* [TASK INSTRUCTIONS]:
Can you reproduce the records word for word, from the line with "Reading left to" to the line with "How many lines are shown in the chart?", both lines included, and leave the pictures out?

* [RECORD EXCERPTS]:
┏━━

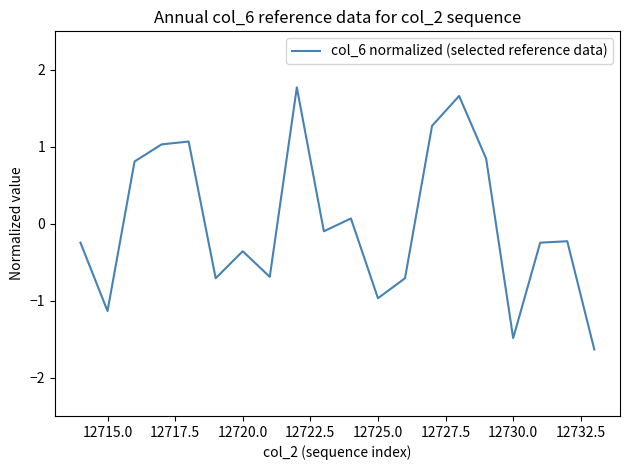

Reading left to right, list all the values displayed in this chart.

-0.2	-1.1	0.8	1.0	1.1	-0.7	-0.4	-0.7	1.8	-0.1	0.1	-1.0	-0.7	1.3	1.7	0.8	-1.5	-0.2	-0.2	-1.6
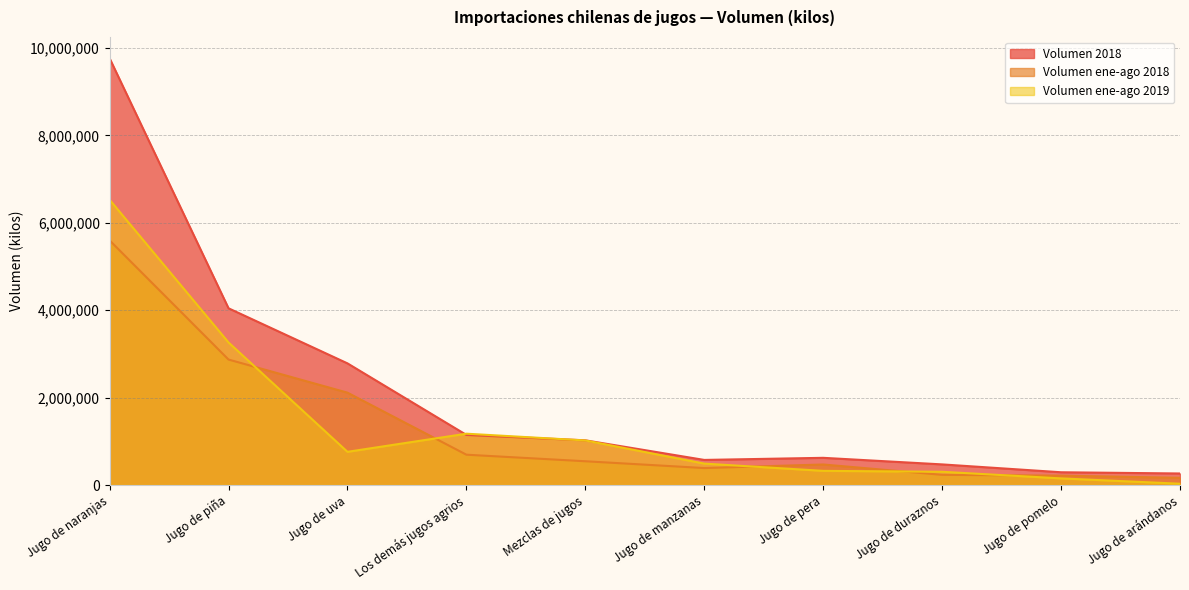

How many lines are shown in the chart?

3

┗━━
┏━━

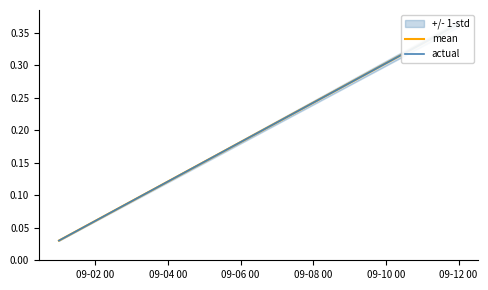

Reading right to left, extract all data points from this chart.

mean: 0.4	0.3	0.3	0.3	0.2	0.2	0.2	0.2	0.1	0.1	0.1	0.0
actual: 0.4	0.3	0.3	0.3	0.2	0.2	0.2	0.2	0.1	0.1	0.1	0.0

┗━━
┏━━

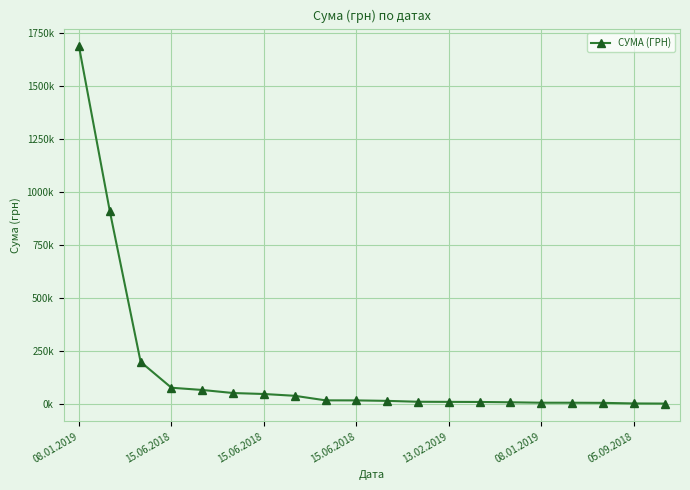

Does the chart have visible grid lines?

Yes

┗━━

* [RESPONSE BELOW]:
Reading left to right, list all the values displayed in this chart.

-0.2	-1.1	0.8	1.0	1.1	-0.7	-0.4	-0.7	1.8	-0.1	0.1	-1.0	-0.7	1.3	1.7	0.8	-1.5	-0.2	-0.2	-1.6

How many lines are shown in the chart?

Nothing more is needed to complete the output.